A NORTH WEST PERSIAN RUG
18TH CENTURY

Price Realized £17,625 ($25,292)

Sale Information
Christie's SALE 6435 —
ORIENTAL RUGS AND CARPETS
3 May 2001
London, King Street

LOT NOTES
Lot Description
A NORTH WEST PERSIAN RUG
18th Century
The blue field scattered with minor motifs, animals and birds around angular flowering and leafy vine together with seated and standing human figures, a trace of an ivory border at each end, otherwise lacking borders, small repairs and some repiling
6ft.11in. x 3ft.4in. (211cm. x 102cm.)

Lot Notes
This very unusual fragment relates to a small group of late and post-Safavid carpets which were woven in North West Persia. They derive their designs from those of carpets of the classic early Safavid period; they are woven however with a variety of structures and therefore do not fit easily into a single homogenous group. They were published and discussed at some length by Ian Bennett ("Animal and Tree Carpets, an Amorphous Group", Hali 73, February/March 1994, pp.91-99).

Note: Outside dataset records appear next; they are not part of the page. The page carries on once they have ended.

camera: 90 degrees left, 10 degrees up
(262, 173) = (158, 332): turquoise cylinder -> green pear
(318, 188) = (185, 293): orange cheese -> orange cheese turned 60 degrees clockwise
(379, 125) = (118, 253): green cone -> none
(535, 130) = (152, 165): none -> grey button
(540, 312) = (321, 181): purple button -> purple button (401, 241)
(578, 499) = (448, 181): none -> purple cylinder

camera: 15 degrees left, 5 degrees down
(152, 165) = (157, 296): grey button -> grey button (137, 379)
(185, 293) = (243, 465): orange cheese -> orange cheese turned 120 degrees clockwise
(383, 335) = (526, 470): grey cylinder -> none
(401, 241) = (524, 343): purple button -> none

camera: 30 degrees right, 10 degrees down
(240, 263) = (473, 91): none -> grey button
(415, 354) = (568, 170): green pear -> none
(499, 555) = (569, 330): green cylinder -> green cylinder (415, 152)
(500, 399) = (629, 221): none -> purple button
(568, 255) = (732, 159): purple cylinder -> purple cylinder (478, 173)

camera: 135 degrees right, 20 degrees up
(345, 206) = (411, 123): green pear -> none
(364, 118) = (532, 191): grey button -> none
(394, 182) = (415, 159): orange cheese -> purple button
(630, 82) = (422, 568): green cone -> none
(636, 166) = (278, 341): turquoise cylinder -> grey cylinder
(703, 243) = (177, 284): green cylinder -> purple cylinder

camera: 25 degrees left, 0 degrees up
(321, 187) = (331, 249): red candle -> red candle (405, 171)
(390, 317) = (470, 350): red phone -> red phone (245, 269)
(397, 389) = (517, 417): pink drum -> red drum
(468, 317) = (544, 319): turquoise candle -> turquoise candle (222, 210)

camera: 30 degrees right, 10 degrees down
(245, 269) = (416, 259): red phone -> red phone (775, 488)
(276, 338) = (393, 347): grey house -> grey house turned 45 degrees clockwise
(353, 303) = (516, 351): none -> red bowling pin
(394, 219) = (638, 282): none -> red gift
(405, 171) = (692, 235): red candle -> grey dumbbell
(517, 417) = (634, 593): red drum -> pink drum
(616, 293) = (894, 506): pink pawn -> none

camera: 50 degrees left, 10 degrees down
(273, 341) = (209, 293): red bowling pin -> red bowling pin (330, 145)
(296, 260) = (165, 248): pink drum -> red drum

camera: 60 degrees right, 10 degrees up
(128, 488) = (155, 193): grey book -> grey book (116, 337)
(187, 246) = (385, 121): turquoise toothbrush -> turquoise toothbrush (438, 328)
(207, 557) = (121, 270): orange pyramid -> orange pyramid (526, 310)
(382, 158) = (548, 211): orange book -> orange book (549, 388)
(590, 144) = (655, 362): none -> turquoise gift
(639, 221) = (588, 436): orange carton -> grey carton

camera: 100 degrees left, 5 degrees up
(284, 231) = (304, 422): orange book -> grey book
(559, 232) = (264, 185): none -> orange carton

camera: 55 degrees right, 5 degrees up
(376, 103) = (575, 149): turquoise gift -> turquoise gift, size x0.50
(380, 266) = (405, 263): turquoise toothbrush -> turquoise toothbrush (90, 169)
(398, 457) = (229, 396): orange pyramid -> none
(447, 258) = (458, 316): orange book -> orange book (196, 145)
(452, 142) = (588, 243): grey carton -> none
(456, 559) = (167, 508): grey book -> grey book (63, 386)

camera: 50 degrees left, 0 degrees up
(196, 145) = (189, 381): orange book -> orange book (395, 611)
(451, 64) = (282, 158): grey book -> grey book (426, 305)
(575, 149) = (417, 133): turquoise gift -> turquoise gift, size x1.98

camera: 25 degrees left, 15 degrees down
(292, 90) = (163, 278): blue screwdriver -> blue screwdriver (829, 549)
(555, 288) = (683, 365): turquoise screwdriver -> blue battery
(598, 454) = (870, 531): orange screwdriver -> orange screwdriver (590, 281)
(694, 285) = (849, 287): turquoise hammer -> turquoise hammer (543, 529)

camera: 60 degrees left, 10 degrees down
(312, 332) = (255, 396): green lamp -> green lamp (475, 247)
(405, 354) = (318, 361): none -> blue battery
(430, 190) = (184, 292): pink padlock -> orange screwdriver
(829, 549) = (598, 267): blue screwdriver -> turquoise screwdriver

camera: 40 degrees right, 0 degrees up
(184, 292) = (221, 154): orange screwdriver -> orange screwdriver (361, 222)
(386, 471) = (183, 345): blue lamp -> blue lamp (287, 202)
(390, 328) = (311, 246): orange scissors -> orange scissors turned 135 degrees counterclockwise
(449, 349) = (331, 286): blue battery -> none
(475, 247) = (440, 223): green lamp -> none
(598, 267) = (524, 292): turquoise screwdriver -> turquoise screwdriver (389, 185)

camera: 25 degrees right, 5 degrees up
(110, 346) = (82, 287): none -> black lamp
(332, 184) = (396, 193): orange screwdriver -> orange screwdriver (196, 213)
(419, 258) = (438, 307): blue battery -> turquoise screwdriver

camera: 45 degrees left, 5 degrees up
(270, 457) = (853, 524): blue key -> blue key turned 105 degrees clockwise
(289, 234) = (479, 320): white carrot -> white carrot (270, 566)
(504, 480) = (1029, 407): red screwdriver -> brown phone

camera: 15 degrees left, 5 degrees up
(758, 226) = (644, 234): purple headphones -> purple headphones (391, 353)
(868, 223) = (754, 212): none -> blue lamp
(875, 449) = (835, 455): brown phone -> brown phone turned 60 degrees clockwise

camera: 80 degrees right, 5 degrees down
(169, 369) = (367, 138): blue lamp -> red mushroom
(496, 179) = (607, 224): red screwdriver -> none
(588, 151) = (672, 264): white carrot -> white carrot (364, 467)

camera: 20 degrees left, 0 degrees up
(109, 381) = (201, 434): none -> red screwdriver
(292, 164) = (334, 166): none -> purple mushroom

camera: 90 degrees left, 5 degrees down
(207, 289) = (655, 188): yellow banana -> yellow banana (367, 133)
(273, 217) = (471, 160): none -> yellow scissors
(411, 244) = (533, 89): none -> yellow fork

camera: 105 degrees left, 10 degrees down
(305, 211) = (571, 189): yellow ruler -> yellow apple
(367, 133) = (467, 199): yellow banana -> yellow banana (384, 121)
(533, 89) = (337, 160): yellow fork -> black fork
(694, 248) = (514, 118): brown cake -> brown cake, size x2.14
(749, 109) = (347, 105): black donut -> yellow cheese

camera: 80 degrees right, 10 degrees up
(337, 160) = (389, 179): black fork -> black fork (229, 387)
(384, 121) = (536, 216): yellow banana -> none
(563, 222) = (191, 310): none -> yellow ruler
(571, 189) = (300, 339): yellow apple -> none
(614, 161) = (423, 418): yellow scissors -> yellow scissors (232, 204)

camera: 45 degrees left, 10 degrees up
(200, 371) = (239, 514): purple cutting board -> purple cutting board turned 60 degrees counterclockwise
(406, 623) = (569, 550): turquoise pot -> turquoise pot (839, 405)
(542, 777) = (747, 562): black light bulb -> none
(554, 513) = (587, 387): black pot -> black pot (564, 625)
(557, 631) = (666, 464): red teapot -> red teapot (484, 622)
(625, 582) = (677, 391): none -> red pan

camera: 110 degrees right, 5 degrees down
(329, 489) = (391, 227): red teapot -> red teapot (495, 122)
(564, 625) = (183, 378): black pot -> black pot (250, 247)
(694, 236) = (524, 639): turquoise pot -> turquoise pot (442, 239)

Even within this amorphous group, the present rug stands out. Very few of the other rugs have human figures, and when they do, their angular figures are hunting stylised animals in the forest. Here there is a completely different feeling: the figures are stationary, either standing or seated, even if some of them look frankly angry at where they have been placed! The structure also places it apart from most of the others identified by Bennett. It has an ivory 3ZS warp and two shoots of maroon lightly plied wool as weft, occasionally using four shoots. This accords with the "proto-Kurdish" group identified by Alberto Levi, also from North West Persia ("Renewal and Innovation", Hali 70, pp.84-93, esp.p.87). It also relates it to two of the examples in group B identified by Bennett; the Oakland carpet and the Bechirian rug, now in the Thysen Bornemisza Collection (Spuhler, Friedrich: The Thyssen-Bornemisza Collection, Carpets and Textiles, London, 1998, no.35, pp.144-5).